When discussing business cases and deployment models for Next Generation Access (NGA) / FTTx it´s clear from a number of studies, such as the Yankee Group FTTH Business Model Report, that one of the most critical factor for reducing the pay-back time of the investment is the take-rate of the services offered.
Today, the dominant way to deliver broadband in the EU is via ADSL2+ from the CO (Central Office) or MDF (Main Distribution Frame), both for the incumbent operator as well as challenging operators using LLU (Local Loop Unbundling). The coverage of DSL is in general good with an average in the OECD countries of 88%. However, the bandwidth depends on the length of the local loop and to deliver higher bandwidth, deeper fiber penetration is necessary. This is what is meant with NGA.
There are also different versions of NGA:
• FTTN (Fiber To The Node) / FTTC (Fiber To The Curb)
• FTTB (Fiber To The Building)
• FTTH (Fiber To The Home)
As visualized in the picture the difference is how far the fiber infrastructure is built out toward the end customer. For the FTTN and FTTC cases fiber is built to DSLAMs located closer to the customer to be able to increase the bandwidth using VDSL2 over existing copper lines. When built out customers in the area covered can be addressed with the new higher bandwidth service with the same logic as for current ADSL2+.
For FTTB and FTTH the fiber reach all the way to the building and the sales model is therefor a bit different from the traditional DSL sales. Here the service provider needs to address the owner of the house as well to get access into the building and for greenfield deployments they also have to address the construction companies. The difference between FTTH and FTTB is that for multi dwelling units the fiber is not always pulled all the way to each apartment as for pure FTTH. Instead the fiber is terminated in a network node, as example in the basement, and each apartment gets the connectivity over Ethernet/LAN cables or VDSL2/phone wires.
When these contracts are signed and the NGA infrastructure is in place so each individual household can be addressed with the NGA service, the sum of potential households is noted as “Homes Passed”. Depending on the market and the business model the take rate can vary from small numbers increasing over time and in the extreme case 100% (e.g. when landlords see broadband Internet access as part of the basic infrastructure of the house, as example Lulebo in Luleå Sweden).
There is definitely a first mover advantage factor that needs to be taken into account for NGA business planning.
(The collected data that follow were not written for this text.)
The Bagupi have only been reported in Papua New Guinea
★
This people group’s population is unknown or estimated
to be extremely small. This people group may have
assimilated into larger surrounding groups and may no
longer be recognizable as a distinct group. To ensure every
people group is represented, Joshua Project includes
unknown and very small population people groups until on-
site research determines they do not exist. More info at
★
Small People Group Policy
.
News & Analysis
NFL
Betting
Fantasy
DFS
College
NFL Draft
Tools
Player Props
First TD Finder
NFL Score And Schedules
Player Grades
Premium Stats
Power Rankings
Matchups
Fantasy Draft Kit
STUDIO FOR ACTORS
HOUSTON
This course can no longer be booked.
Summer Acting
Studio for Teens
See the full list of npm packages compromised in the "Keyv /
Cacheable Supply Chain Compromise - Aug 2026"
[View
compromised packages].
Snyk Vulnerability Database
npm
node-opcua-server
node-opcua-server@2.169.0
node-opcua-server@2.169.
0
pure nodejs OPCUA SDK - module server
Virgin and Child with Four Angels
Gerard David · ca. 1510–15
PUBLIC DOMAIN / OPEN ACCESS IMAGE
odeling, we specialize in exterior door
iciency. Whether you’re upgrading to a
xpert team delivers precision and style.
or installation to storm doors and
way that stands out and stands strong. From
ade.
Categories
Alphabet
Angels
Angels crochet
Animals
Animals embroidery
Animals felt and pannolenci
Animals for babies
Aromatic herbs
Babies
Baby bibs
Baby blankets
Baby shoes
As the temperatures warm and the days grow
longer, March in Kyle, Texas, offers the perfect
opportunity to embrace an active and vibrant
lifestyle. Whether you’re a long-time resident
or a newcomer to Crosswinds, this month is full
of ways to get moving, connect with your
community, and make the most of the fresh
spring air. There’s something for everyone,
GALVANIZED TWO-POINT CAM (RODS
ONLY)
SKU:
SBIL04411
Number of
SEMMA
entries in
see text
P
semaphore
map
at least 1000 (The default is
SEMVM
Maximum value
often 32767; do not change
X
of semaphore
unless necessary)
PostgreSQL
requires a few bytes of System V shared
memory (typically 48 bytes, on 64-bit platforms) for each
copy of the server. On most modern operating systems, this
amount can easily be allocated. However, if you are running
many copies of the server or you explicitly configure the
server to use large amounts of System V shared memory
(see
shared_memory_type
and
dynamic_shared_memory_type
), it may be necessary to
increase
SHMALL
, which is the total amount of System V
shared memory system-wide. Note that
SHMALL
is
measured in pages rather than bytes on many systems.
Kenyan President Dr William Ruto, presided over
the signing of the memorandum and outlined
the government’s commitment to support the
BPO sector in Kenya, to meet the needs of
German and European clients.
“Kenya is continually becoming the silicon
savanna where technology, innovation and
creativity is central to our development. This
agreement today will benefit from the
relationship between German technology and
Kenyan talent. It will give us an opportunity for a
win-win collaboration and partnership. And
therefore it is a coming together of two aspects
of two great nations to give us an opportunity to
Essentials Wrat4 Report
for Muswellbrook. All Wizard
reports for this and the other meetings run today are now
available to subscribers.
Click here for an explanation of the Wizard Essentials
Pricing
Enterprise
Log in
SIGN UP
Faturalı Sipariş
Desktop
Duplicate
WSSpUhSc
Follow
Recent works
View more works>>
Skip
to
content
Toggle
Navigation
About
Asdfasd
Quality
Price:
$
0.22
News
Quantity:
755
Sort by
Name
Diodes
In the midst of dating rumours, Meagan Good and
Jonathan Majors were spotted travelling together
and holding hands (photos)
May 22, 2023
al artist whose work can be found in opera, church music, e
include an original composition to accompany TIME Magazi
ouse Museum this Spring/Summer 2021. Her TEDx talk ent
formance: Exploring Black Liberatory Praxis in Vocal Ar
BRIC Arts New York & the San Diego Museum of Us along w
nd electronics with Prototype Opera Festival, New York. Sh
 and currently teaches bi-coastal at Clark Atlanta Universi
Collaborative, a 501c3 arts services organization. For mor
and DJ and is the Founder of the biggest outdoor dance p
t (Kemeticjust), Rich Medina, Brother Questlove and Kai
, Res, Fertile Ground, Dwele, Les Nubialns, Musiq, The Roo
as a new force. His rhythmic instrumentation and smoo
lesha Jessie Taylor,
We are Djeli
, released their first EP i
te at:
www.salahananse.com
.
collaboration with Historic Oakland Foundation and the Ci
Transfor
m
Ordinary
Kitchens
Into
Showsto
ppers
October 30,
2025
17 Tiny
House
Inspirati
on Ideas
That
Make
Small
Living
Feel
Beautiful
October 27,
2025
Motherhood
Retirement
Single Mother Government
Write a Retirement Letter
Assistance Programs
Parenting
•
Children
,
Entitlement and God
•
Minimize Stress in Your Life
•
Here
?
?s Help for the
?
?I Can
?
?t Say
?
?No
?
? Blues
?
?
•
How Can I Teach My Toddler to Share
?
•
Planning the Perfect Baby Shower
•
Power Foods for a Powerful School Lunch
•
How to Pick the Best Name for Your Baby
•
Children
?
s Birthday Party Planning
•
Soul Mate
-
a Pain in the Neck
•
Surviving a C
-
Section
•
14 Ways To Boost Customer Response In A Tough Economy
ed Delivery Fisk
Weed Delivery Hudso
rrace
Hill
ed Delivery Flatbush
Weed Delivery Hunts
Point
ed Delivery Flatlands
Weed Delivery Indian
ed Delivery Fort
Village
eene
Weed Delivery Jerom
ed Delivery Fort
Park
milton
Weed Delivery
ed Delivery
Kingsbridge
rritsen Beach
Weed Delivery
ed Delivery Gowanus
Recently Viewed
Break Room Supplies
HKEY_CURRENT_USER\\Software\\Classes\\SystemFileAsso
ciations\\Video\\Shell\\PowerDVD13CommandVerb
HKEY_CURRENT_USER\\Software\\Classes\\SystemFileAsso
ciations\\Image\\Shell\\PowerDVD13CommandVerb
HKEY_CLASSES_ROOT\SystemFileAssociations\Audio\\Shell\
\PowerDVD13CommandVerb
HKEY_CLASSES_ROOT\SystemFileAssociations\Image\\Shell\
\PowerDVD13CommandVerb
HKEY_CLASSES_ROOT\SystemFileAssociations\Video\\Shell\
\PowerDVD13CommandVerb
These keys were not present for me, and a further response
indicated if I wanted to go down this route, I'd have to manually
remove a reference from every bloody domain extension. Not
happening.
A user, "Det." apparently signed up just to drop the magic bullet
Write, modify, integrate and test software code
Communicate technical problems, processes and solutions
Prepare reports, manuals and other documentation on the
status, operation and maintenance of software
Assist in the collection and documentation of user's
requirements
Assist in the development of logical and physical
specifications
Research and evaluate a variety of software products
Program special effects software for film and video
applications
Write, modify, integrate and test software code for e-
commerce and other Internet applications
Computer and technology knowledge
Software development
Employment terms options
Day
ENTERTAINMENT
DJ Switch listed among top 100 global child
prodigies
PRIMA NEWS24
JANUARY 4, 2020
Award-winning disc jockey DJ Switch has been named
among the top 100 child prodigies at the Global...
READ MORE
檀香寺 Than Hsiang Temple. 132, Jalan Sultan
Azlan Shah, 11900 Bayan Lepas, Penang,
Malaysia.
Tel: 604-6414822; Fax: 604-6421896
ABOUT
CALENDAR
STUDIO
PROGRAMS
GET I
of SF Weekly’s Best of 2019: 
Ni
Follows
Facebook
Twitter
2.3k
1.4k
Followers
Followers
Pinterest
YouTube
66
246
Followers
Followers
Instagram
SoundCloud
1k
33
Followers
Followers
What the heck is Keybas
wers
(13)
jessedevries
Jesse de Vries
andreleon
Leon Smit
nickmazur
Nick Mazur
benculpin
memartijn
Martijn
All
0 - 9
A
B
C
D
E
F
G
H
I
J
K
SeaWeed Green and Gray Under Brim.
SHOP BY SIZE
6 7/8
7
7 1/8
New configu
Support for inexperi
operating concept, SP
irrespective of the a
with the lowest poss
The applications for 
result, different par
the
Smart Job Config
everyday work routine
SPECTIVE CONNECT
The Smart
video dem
The competitors will be behind in terms of bandwidth and with an increased gap the closer to the customer the fiber gets. The second operator offering NGA services in the same area will not reach the same penetration or price levels as the first mover and is in fact also locked out due to exclusive FTTB/FTTH contracts or the incumbent operator control of the local loop. This is an area now heavily debated by the competition authorities and regulatory bodies and there are different view on regulation depending on country and that needs to be taken into account as well, but I leave that discussion to a later blog post.